L’industrie minimise le problème
Quand on visite une chaîne de fabrication de modules solaires, on perçoit immédiatement une odeur spécifique et âcre. Ce n’est pas celle du silicium ou du verre, mais celle de l’éthylène-acétate de vinyle (EVA) qui est chauffé… Cette « colle chaude » de qualité industrielle permet l’assemblage et la protection dans le temps des cellules. Ces films chimiques ont un rôle essentiel. Ils doivent résister pendant un quart de siècle dans les déserts comme dans les régions tropicales humides aux assauts incessant des rayons UV, des intempéries et des cycles thermiques tout en conservant la clarté optique d’une lentille haut de gamme. Et si le matériau ne résiste pas, l’équipement est perdu…

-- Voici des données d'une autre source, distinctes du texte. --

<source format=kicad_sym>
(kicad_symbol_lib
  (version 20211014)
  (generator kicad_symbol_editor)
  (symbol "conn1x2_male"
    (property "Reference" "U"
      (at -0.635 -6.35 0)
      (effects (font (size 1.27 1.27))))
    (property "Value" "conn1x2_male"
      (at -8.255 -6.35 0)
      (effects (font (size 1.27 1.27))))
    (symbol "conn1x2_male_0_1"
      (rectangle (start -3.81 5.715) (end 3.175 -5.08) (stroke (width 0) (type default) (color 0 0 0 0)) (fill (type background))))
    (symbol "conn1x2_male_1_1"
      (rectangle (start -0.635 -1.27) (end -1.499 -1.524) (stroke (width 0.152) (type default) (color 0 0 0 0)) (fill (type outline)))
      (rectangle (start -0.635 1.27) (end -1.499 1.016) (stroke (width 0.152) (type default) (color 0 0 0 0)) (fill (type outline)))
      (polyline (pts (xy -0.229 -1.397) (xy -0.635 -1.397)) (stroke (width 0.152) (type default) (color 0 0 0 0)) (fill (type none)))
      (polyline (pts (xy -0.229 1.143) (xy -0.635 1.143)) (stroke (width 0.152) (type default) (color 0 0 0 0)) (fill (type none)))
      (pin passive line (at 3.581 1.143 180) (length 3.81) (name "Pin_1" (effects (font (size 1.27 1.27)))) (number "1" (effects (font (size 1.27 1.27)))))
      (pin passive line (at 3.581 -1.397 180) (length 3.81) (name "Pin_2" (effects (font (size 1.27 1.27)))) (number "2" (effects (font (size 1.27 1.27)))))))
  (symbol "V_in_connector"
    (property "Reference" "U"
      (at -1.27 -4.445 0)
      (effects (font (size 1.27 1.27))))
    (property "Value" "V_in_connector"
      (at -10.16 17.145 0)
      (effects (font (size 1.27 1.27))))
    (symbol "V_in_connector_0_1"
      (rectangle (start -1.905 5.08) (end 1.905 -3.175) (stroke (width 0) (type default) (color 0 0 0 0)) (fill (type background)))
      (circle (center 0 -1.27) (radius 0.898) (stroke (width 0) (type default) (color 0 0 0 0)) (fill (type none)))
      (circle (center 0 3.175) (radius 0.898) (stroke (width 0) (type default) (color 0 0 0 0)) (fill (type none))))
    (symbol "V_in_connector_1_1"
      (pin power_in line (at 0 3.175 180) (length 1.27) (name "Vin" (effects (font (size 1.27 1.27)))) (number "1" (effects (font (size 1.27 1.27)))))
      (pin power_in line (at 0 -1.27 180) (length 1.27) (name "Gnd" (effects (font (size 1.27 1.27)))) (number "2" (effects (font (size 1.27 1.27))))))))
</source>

Le discours officiel de l’industrie, contrôlée à 80% par des producteurs chinois, est celui d’une « fiabilité accrue » et de « conceptions à haut rendement » offertes par l’utilisation de nouveaux matériaux pour encapsuler les cellules tels que le POE (élastomère de polyoléfine). En fait, l’industrie est engagée dans une course contre la montre pour rattraper son erreur technologique. C’est une nécessité pour que les nouveaux modules solaires puissent atteindre leur durée de vie promise. Le passage au POE et à l’EPE (un sandwich d’EVA et de POE) n’est pas un progrès… C’est une solution technique d’urgence pour remédier à un problème de corrosion qui menace la rentabilité et la pérennité d’une partie des investissements solaires dans le monde. Si le film adhésif des panneaux d’une centrale de 100 MW se dégrade prématurément, la perte ne se limite pas au coût du plastique. Il s’agit du coût actualisé de l’énergie pour l’ensemble du projet qui s’envole. Lorsqu’un promoteur construit un site sur la base d’une durée de vie de 25 ans et que « l’effet vinaigre » se produit à la dixième année, son projet n’est plus du tout rentable…

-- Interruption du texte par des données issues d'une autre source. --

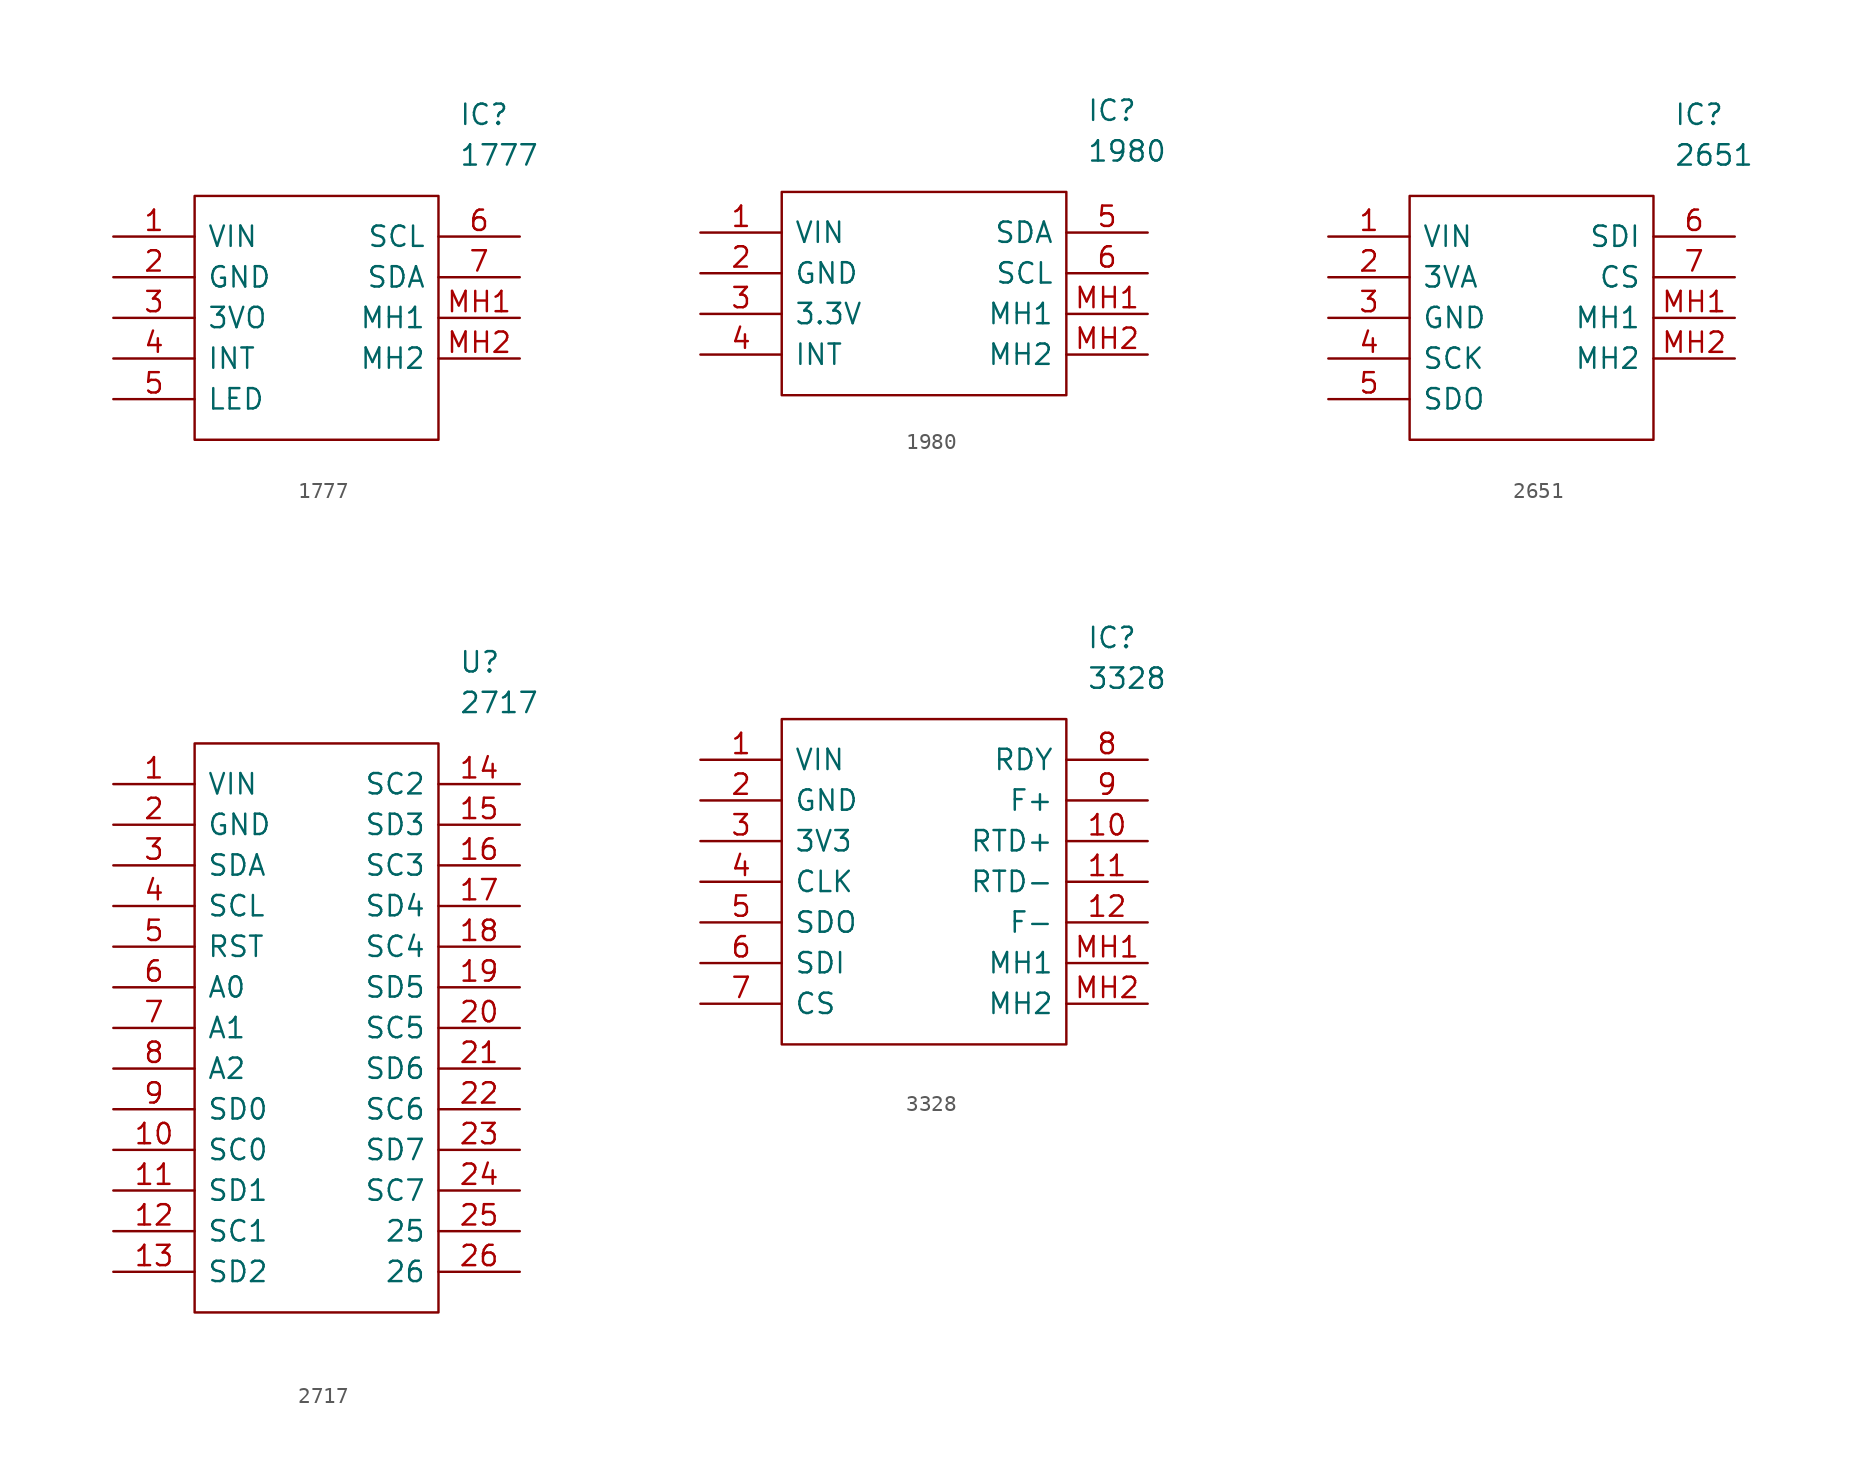
<source format=kicad_sym>
(kicad_symbol_lib
  (version 20201005)
  (generator kicad_symbol_editor)
  (symbol "Zimprich_neu:1777"
    (pin_names
      (offset 0.762))
    (property "Reference" "IC"
      (at 21.59 7.62 0)
      (effects (font (size 1.27 1.27)) (justify left)))
    (property "Value" "1777"
      (at 21.59 5.08 0)
      (effects (font (size 1.27 1.27)) (justify left)))
    (symbol "1777_0_1"
      (polyline (pts (xy 5.08 2.54) (xy 20.32 2.54) (xy 20.32 -12.7) (xy 5.08 -12.7) (xy 5.08 2.54)) (stroke (width 0.152)) (fill (type none))))
    (symbol "1777_0_0"
      (pin unspecified line (at 0 0 0) (length 5.08) (name "VIN" (effects (font (size 1.27 1.27)))) (number "1" (effects (font (size 1.27 1.27)))))
      (pin unspecified line (at 0 -2.54 0) (length 5.08) (name "GND" (effects (font (size 1.27 1.27)))) (number "2" (effects (font (size 1.27 1.27)))))
      (pin unspecified line (at 0 -5.08 0) (length 5.08) (name "3VO" (effects (font (size 1.27 1.27)))) (number "3" (effects (font (size 1.27 1.27)))))
      (pin unspecified line (at 0 -7.62 0) (length 5.08) (name "INT" (effects (font (size 1.27 1.27)))) (number "4" (effects (font (size 1.27 1.27)))))
      (pin unspecified line (at 0 -10.16 0) (length 5.08) (name "LED" (effects (font (size 1.27 1.27)))) (number "5" (effects (font (size 1.27 1.27)))))
      (pin unspecified line (at 25.4 0 180) (length 5.08) (name "SCL" (effects (font (size 1.27 1.27)))) (number "6" (effects (font (size 1.27 1.27)))))
      (pin unspecified line (at 25.4 -2.54 180) (length 5.08) (name "SDA" (effects (font (size 1.27 1.27)))) (number "7" (effects (font (size 1.27 1.27)))))
      (pin unspecified line (at 25.4 -5.08 180) (length 5.08) (name "MH1" (effects (font (size 1.27 1.27)))) (number "MH1" (effects (font (size 1.27 1.27)))))
      (pin unspecified line (at 25.4 -7.62 180) (length 5.08) (name "MH2" (effects (font (size 1.27 1.27)))) (number "MH2" (effects (font (size 1.27 1.27)))))))
  (symbol "Zimprich_neu:1980"
    (pin_names
      (offset 0.762))
    (property "Reference" "IC"
      (at 24.13 7.62 0)
      (effects (font (size 1.27 1.27)) (justify left)))
    (property "Value" "1980"
      (at 24.13 5.08 0)
      (effects (font (size 1.27 1.27)) (justify left)))
    (symbol "1980_0_1"
      (polyline (pts (xy 5.08 2.54) (xy 22.86 2.54) (xy 22.86 -10.16) (xy 5.08 -10.16) (xy 5.08 2.54)) (stroke (width 0.152)) (fill (type none))))
    (symbol "1980_0_0"
      (pin bidirectional line (at 0 0 0) (length 5.08) (name "VIN" (effects (font (size 1.27 1.27)))) (number "1" (effects (font (size 1.27 1.27)))))
      (pin bidirectional line (at 0 -2.54 0) (length 5.08) (name "GND" (effects (font (size 1.27 1.27)))) (number "2" (effects (font (size 1.27 1.27)))))
      (pin bidirectional line (at 0 -5.08 0) (length 5.08) (name "3.3V" (effects (font (size 1.27 1.27)))) (number "3" (effects (font (size 1.27 1.27)))))
      (pin bidirectional line (at 0 -7.62 0) (length 5.08) (name "INT" (effects (font (size 1.27 1.27)))) (number "4" (effects (font (size 1.27 1.27)))))
      (pin bidirectional line (at 27.94 0 180) (length 5.08) (name "SDA" (effects (font (size 1.27 1.27)))) (number "5" (effects (font (size 1.27 1.27)))))
      (pin bidirectional line (at 27.94 -2.54 180) (length 5.08) (name "SCL" (effects (font (size 1.27 1.27)))) (number "6" (effects (font (size 1.27 1.27)))))
      (pin bidirectional line (at 27.94 -5.08 180) (length 5.08) (name "MH1" (effects (font (size 1.27 1.27)))) (number "MH1" (effects (font (size 1.27 1.27)))))
      (pin bidirectional line (at 27.94 -7.62 180) (length 5.08) (name "MH2" (effects (font (size 1.27 1.27)))) (number "MH2" (effects (font (size 1.27 1.27)))))))
  (symbol "Zimprich_neu:2651"
    (pin_names
      (offset 0.762))
    (property "Reference" "IC"
      (at 21.59 7.62 0)
      (effects (font (size 1.27 1.27)) (justify left)))
    (property "Value" "2651"
      (at 21.59 5.08 0)
      (effects (font (size 1.27 1.27)) (justify left)))
    (symbol "2651_0_1"
      (polyline (pts (xy 5.08 2.54) (xy 20.32 2.54) (xy 20.32 -12.7) (xy 5.08 -12.7) (xy 5.08 2.54)) (stroke (width 0.152)) (fill (type none))))
    (symbol "2651_0_0"
      (pin bidirectional line (at 0 0 0) (length 5.08) (name "VIN" (effects (font (size 1.27 1.27)))) (number "1" (effects (font (size 1.27 1.27)))))
      (pin bidirectional line (at 0 -2.54 0) (length 5.08) (name "3VA" (effects (font (size 1.27 1.27)))) (number "2" (effects (font (size 1.27 1.27)))))
      (pin bidirectional line (at 0 -5.08 0) (length 5.08) (name "GND" (effects (font (size 1.27 1.27)))) (number "3" (effects (font (size 1.27 1.27)))))
      (pin bidirectional line (at 0 -7.62 0) (length 5.08) (name "SCK" (effects (font (size 1.27 1.27)))) (number "4" (effects (font (size 1.27 1.27)))))
      (pin bidirectional line (at 0 -10.16 0) (length 5.08) (name "SDO" (effects (font (size 1.27 1.27)))) (number "5" (effects (font (size 1.27 1.27)))))
      (pin bidirectional line (at 25.4 0 180) (length 5.08) (name "SDI" (effects (font (size 1.27 1.27)))) (number "6" (effects (font (size 1.27 1.27)))))
      (pin bidirectional line (at 25.4 -2.54 180) (length 5.08) (name "CS" (effects (font (size 1.27 1.27)))) (number "7" (effects (font (size 1.27 1.27)))))
      (pin bidirectional line (at 25.4 -5.08 180) (length 5.08) (name "MH1" (effects (font (size 1.27 1.27)))) (number "MH1" (effects (font (size 1.27 1.27)))))
      (pin bidirectional line (at 25.4 -7.62 180) (length 5.08) (name "MH2" (effects (font (size 1.27 1.27)))) (number "MH2" (effects (font (size 1.27 1.27)))))))
  (symbol "Zimprich_neu:2717"
    (pin_names
      (offset 0.762))
    (property "Reference" "U"
      (at 21.59 7.62 0)
      (effects (font (size 1.27 1.27)) (justify left)))
    (property "Value" "2717"
      (at 21.59 5.08 0)
      (effects (font (size 1.27 1.27)) (justify left)))
    (symbol "2717_0_1"
      (polyline (pts (xy 5.08 2.54) (xy 20.32 2.54) (xy 20.32 -33.02) (xy 5.08 -33.02) (xy 5.08 2.54)) (stroke (width 0.152)) (fill (type none))))
    (symbol "2717_0_0"
      (pin unspecified line (at 0 0 0) (length 5.08) (name "VIN" (effects (font (size 1.27 1.27)))) (number "1" (effects (font (size 1.27 1.27)))))
      (pin unspecified line (at 0 -22.86 0) (length 5.08) (name "SC0" (effects (font (size 1.27 1.27)))) (number "10" (effects (font (size 1.27 1.27)))))
      (pin unspecified line (at 0 -25.4 0) (length 5.08) (name "SD1" (effects (font (size 1.27 1.27)))) (number "11" (effects (font (size 1.27 1.27)))))
      (pin unspecified line (at 0 -27.94 0) (length 5.08) (name "SC1" (effects (font (size 1.27 1.27)))) (number "12" (effects (font (size 1.27 1.27)))))
      (pin unspecified line (at 0 -30.48 0) (length 5.08) (name "SD2" (effects (font (size 1.27 1.27)))) (number "13" (effects (font (size 1.27 1.27)))))
      (pin unspecified line (at 25.4 0 180) (length 5.08) (name "SC2" (effects (font (size 1.27 1.27)))) (number "14" (effects (font (size 1.27 1.27)))))
      (pin unspecified line (at 25.4 -2.54 180) (length 5.08) (name "SD3" (effects (font (size 1.27 1.27)))) (number "15" (effects (font (size 1.27 1.27)))))
      (pin unspecified line (at 25.4 -5.08 180) (length 5.08) (name "SC3" (effects (font (size 1.27 1.27)))) (number "16" (effects (font (size 1.27 1.27)))))
      (pin unspecified line (at 25.4 -7.62 180) (length 5.08) (name "SD4" (effects (font (size 1.27 1.27)))) (number "17" (effects (font (size 1.27 1.27)))))
      (pin unspecified line (at 25.4 -10.16 180) (length 5.08) (name "SC4" (effects (font (size 1.27 1.27)))) (number "18" (effects (font (size 1.27 1.27)))))
      (pin unspecified line (at 25.4 -12.7 180) (length 5.08) (name "SD5" (effects (font (size 1.27 1.27)))) (number "19" (effects (font (size 1.27 1.27)))))
      (pin unspecified line (at 0 -2.54 0) (length 5.08) (name "GND" (effects (font (size 1.27 1.27)))) (number "2" (effects (font (size 1.27 1.27)))))
      (pin unspecified line (at 25.4 -15.24 180) (length 5.08) (name "SC5" (effects (font (size 1.27 1.27)))) (number "20" (effects (font (size 1.27 1.27)))))
      (pin unspecified line (at 25.4 -17.78 180) (length 5.08) (name "SD6" (effects (font (size 1.27 1.27)))) (number "21" (effects (font (size 1.27 1.27)))))
      (pin unspecified line (at 25.4 -20.32 180) (length 5.08) (name "SC6" (effects (font (size 1.27 1.27)))) (number "22" (effects (font (size 1.27 1.27)))))
      (pin unspecified line (at 25.4 -22.86 180) (length 5.08) (name "SD7" (effects (font (size 1.27 1.27)))) (number "23" (effects (font (size 1.27 1.27)))))
      (pin unspecified line (at 25.4 -25.4 180) (length 5.08) (name "SC7" (effects (font (size 1.27 1.27)))) (number "24" (effects (font (size 1.27 1.27)))))
      (pin unspecified line (at 25.4 -27.94 180) (length 5.08) (name "25" (effects (font (size 1.27 1.27)))) (number "25" (effects (font (size 1.27 1.27)))))
      (pin unspecified line (at 25.4 -30.48 180) (length 5.08) (name "26" (effects (font (size 1.27 1.27)))) (number "26" (effects (font (size 1.27 1.27)))))
      (pin unspecified line (at 0 -5.08 0) (length 5.08) (name "SDA" (effects (font (size 1.27 1.27)))) (number "3" (effects (font (size 1.27 1.27)))))
      (pin unspecified line (at 0 -7.62 0) (length 5.08) (name "SCL" (effects (font (size 1.27 1.27)))) (number "4" (effects (font (size 1.27 1.27)))))
      (pin unspecified line (at 0 -10.16 0) (length 5.08) (name "RST" (effects (font (size 1.27 1.27)))) (number "5" (effects (font (size 1.27 1.27)))))
      (pin unspecified line (at 0 -12.7 0) (length 5.08) (name "A0" (effects (font (size 1.27 1.27)))) (number "6" (effects (font (size 1.27 1.27)))))
      (pin unspecified line (at 0 -15.24 0) (length 5.08) (name "A1" (effects (font (size 1.27 1.27)))) (number "7" (effects (font (size 1.27 1.27)))))
      (pin unspecified line (at 0 -17.78 0) (length 5.08) (name "A2" (effects (font (size 1.27 1.27)))) (number "8" (effects (font (size 1.27 1.27)))))
      (pin unspecified line (at 0 -20.32 0) (length 5.08) (name "SD0" (effects (font (size 1.27 1.27)))) (number "9" (effects (font (size 1.27 1.27)))))))
  (symbol "Zimprich_neu:3328"
    (pin_names
      (offset 0.762))
    (property "Reference" "IC"
      (at 24.13 7.62 0)
      (effects (font (size 1.27 1.27)) (justify left)))
    (property "Value" "3328"
      (at 24.13 5.08 0)
      (effects (font (size 1.27 1.27)) (justify left)))
    (symbol "3328_0_1"
      (polyline (pts (xy 5.08 2.54) (xy 22.86 2.54) (xy 22.86 -17.78) (xy 5.08 -17.78) (xy 5.08 2.54)) (stroke (width 0.152)) (fill (type none))))
    (symbol "3328_0_0"
      (pin bidirectional line (at 0 0 0) (length 5.08) (name "VIN" (effects (font (size 1.27 1.27)))) (number "1" (effects (font (size 1.27 1.27)))))
      (pin bidirectional line (at 27.94 -5.08 180) (length 5.08) (name "RTD+" (effects (font (size 1.27 1.27)))) (number "10" (effects (font (size 1.27 1.27)))))
      (pin bidirectional line (at 27.94 -7.62 180) (length 5.08) (name "RTD-" (effects (font (size 1.27 1.27)))) (number "11" (effects (font (size 1.27 1.27)))))
      (pin bidirectional line (at 27.94 -10.16 180) (length 5.08) (name "F-" (effects (font (size 1.27 1.27)))) (number "12" (effects (font (size 1.27 1.27)))))
      (pin bidirectional line (at 0 -2.54 0) (length 5.08) (name "GND" (effects (font (size 1.27 1.27)))) (number "2" (effects (font (size 1.27 1.27)))))
      (pin bidirectional line (at 0 -5.08 0) (length 5.08) (name "3V3" (effects (font (size 1.27 1.27)))) (number "3" (effects (font (size 1.27 1.27)))))
      (pin bidirectional line (at 0 -7.62 0) (length 5.08) (name "CLK" (effects (font (size 1.27 1.27)))) (number "4" (effects (font (size 1.27 1.27)))))
      (pin bidirectional line (at 0 -10.16 0) (length 5.08) (name "SDO" (effects (font (size 1.27 1.27)))) (number "5" (effects (font (size 1.27 1.27)))))
      (pin bidirectional line (at 0 -12.7 0) (length 5.08) (name "SDI" (effects (font (size 1.27 1.27)))) (number "6" (effects (font (size 1.27 1.27)))))
      (pin bidirectional line (at 0 -15.24 0) (length 5.08) (name "CS" (effects (font (size 1.27 1.27)))) (number "7" (effects (font (size 1.27 1.27)))))
      (pin bidirectional line (at 27.94 0 180) (length 5.08) (name "RDY" (effects (font (size 1.27 1.27)))) (number "8" (effects (font (size 1.27 1.27)))))
      (pin bidirectional line (at 27.94 -2.54 180) (length 5.08) (name "F+" (effects (font (size 1.27 1.27)))) (number "9" (effects (font (size 1.27 1.27)))))
      (pin bidirectional line (at 27.94 -12.7 180) (length 5.08) (name "MH1" (effects (font (size 1.27 1.27)))) (number "MH1" (effects (font (size 1.27 1.27)))))
      (pin bidirectional line (at 27.94 -15.24 180) (length 5.08) (name "MH2" (effects (font (size 1.27 1.27)))) (number "MH2" (effects (font (size 1.27 1.27))))))))
</source>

Un marché mondial des films adhésifs qui va passer de 38 à 45 milliards de dollars en quelques années
L’industrie solaire aime parler de « croissance illimitée » et de « percées technologiques ». Mais elle est aujourd’hui contrainte de dépenser des milliards supplémentaires dans des films « avancés » uniquement pour tenir la promesse faite il y a de nombreuses années avec des matériaux plus simples à fabriquer et moins coûteux. Les prix des films POE sont nettement plus élevés que ceux des films EVA, de 30 à 50%.
Pour bien mesurer l’ampleur du problème, il faut savoir que le marché mondial mondial des films adhésifs photovoltaïques était évalué à 38 milliards de dollars en 2024 et doit passer à 45 milliards de dollars en 2031 en changeant radicalement de technologies et de processus industriels. En 2024, l’industrie mondiale a fabriqué 650 GW de modules. Cela correspond à environ 600 kilomètres carrés de film adhésif… La superficie de la ville de Paris est de 105 kilomètres carrés.
La technologie est chinoise
Si le rayonnement solaire est gratuit, les catalyseurs nécessaires à la fabrication de POE haute performance ne le sont pas. La production de ces polymères nécessite des investissements importants (environ 1.500 dollars par tonne de capacité) et de gérer également une situation complexe en matière de brevets. Aujourd’hui, environ 30% des nouveaux panneaux solaires produits sont déjà passés au POE. Cette évolution fait passer le pouvoir des fournisseurs de produits chimiques génériques à une poignée de géants… chinois de la science des matériaux qui peuvent contrôler la chaîne d’approvisionnement et surtout possèdent les formulations chimiques qui seules peuvent rendre l’énergie solaire viable à long terme.
C’est un problème supplémentaire pour les filières photovoltaïques aux Etats-Unis et en Europe. Regagner de la souveraineté et de la sécurité d’approvisionnement dans le solaire va s’avérer encore plus difficile. Il est assez facile de construire une usine d’assemblage de modules dans l’Ohio ou en Allemagne, mais si elle ne dispose pas de la « colle » qui empêche les cellules de se corroder, cela ne mène nulle part. Le coût réel de la « relocalisation » de l’industrie solaire n’est pas seulement celui de la main-d’œuvre et des usines, mais de la chaîne d’approvisionnement en produits chimiques.
Enfin, il reste une autre inconnue. Celle de la durée de vie réelle des cellules passées au POE. Les tests de vieillissement accéléré en laboratoire qui consistent à exposer un panneau aux rayons UV et à la vapeur pendant 2.000 heures ne reflètent que partiellement la réalité. L’usure réelle au bout de 10 ans, 15 ans, 20 ans ne répond pas aux mêmes processus. Si l’espérance de vie des panneaux n’est pas celle attendue, le coût de remplacement ou de remise en état des actifs défaillants sera colossal. L’industrie solaire ne vend pas seulement de l’énergie, elle vend la promesse que sa chimie peut vaincre le soleil… sur la durée.